The organisms that live in the lab are evolving, too. Could we be wrong in thinking we know them so well?
By Michael Penn
WHAT AUDREY GASCH SAW IN HER PETRI DISH MADE NO SENSE. The assistant professor of genetics was just getting a research program launched on the genetic mechanisms of yeast, the fungi that naturally convert sugars into alcohols like wine and beer. But she was having trouble with a lab-bred strain of Saccharomyces ceravisiae, a type of yeast studied by scientists for nearly a century. It just couldn’t hold its liquor. After producing relatively small amounts of alcohol, the cells shut down, too stressed by the alcohol around them to go on.
“We thought, ‘Hold on, yeast naturally produce alcohol, so they should be able to handle this kind of environment,’ ” says Gasch BS’94. “Either what we thought about nature was wrong, or something about this lab strain was wrong.”
To figure out which, Gasch began studying strains of yeast collected from all over the planet, including yeasts found growing in an Italian winery, a Trinidadian rum distillery and even a patch of Wisconsin soil. In the lab, she subjected the wild strains to tests to see how much alcohol they could tolerate. Her conclusion: Strains of yeast raised in labs are wimps.
“They’re really oddballs in just about every way that we look,” she says. “So what’s happened is that lab scientists have inadvertently been selecting a strain that is very friendly for genetic experiments, but not very representative of what’s in nature. They’ve evolved to live in the lab.”
Scientists have long known that animals that they raise in labs are a more domesticated bunch. A white-haired lab mouse will often sit patiently in a lab technician’s palm, a model of pink-eyed civility. “If you ever catch a mouse in your house, you know that’s not how they behave,” says Bret Payseur, an assistant professor of genetics who studies both wild and lab mice in his lab. To some extent, all model organisms—from mice to fruit flies to tomatoes and corn—have been changed by our studying them. Over generations, they’ve grown accustomed to the perks and hardships of life in the lab.
Some researchers are beginning to explore just how different lab species are from their wild relatives—and what that may mean for the research we perform on them. Beth Dumont, a graduate student in Payseur’s lab, has found that DNA recombination rates can vary widely among mice that live in the wild, which she thinks reflects divergent patterns in their evolution.
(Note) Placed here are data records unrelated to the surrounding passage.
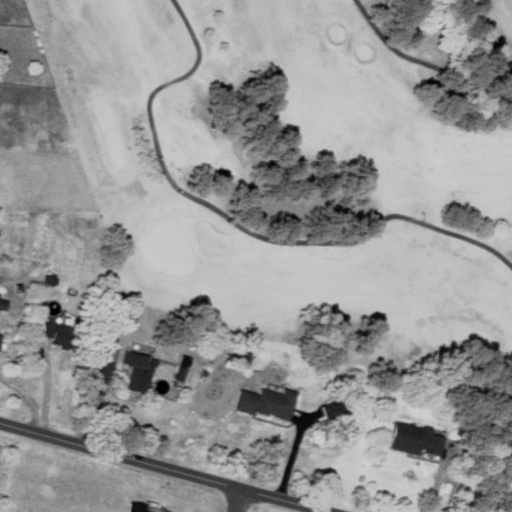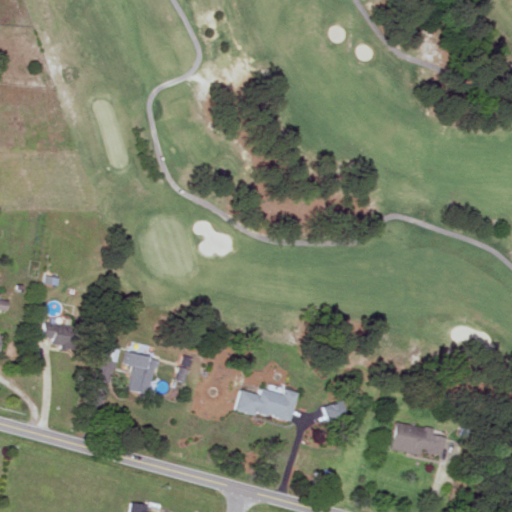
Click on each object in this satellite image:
park: (306, 173)
building: (1, 305)
building: (59, 335)
building: (136, 371)
building: (139, 372)
building: (261, 402)
building: (267, 402)
building: (334, 410)
building: (414, 439)
building: (416, 439)
road: (159, 468)
road: (237, 501)
building: (136, 507)
building: (136, 507)
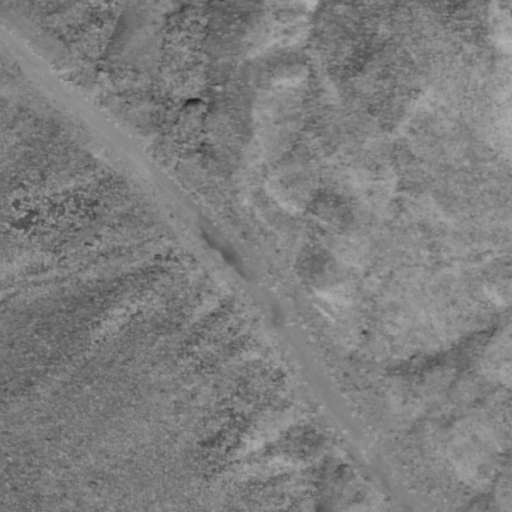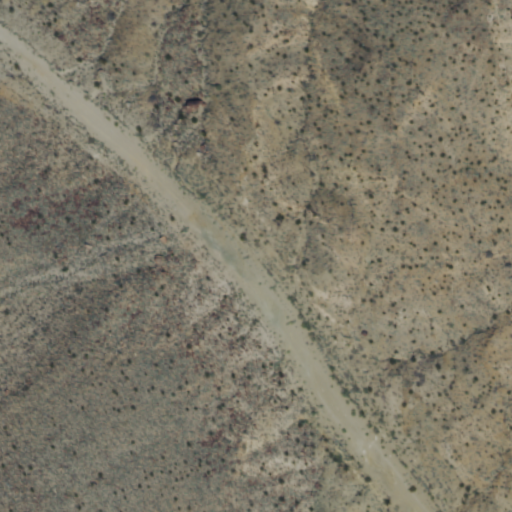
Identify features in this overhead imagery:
road: (231, 253)
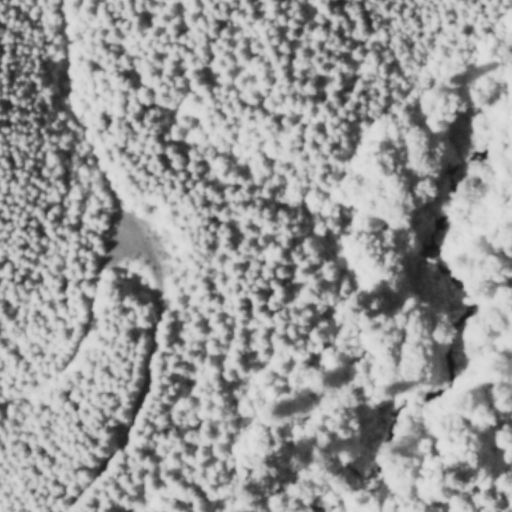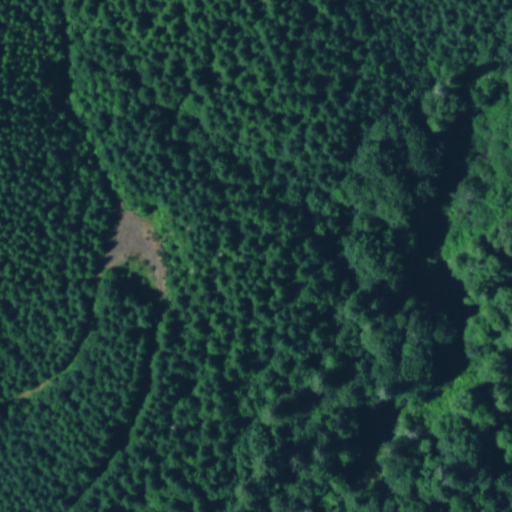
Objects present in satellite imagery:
road: (76, 134)
road: (149, 280)
road: (455, 489)
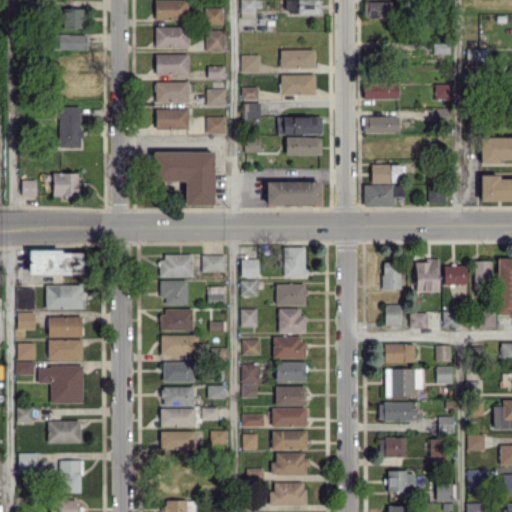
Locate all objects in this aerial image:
road: (11, 112)
road: (458, 112)
road: (175, 141)
road: (256, 225)
road: (120, 255)
road: (231, 256)
road: (344, 256)
road: (428, 335)
road: (8, 368)
road: (459, 423)
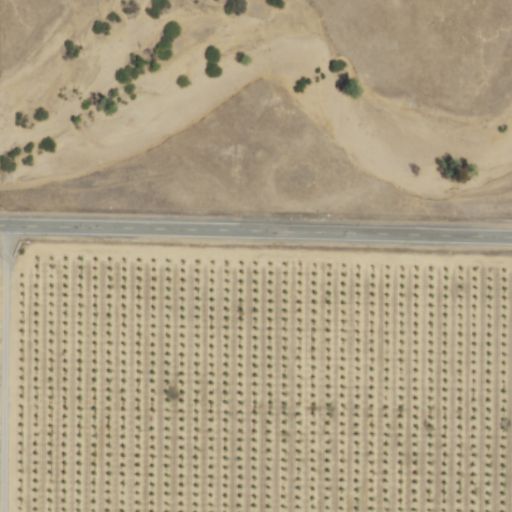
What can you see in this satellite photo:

“Something really interesting is going on with regard to recombination in house mice,” says Dumont. “In subspecies that are about as diverged from each other as humans are from chimpanzees, recombination rates vary by about 30 percent.” That suggests that far greater genetic diversity may have evolved within species than one might guess from studying their lab counterparts.
That doesn’t mean that studies on lab mice aren’t useful. “A big reason why we can study wild mice is that we know so much about them from lab studies,” says Payseur. “If you want to understand natural selection, that’s best done in a natural environment. But there are things you can do in a lab that you can’t do in the wild. What we try to do is use them in combination.”
Ultimately, Gasch had the same idea. Her team is now using wild yeast as a platform for engineering lab strains that can better stand up to the pressures of a hard life. Toughening up yeast could aid the industrial production of ethanol, which requires fungi to perform in hot, caustic surroundings.
“We’re finding that it makes sense to look to nature first,” says Gasch. “There’s a lot of genetic diversity out there that isn’t reflected by these happy little lab strains.”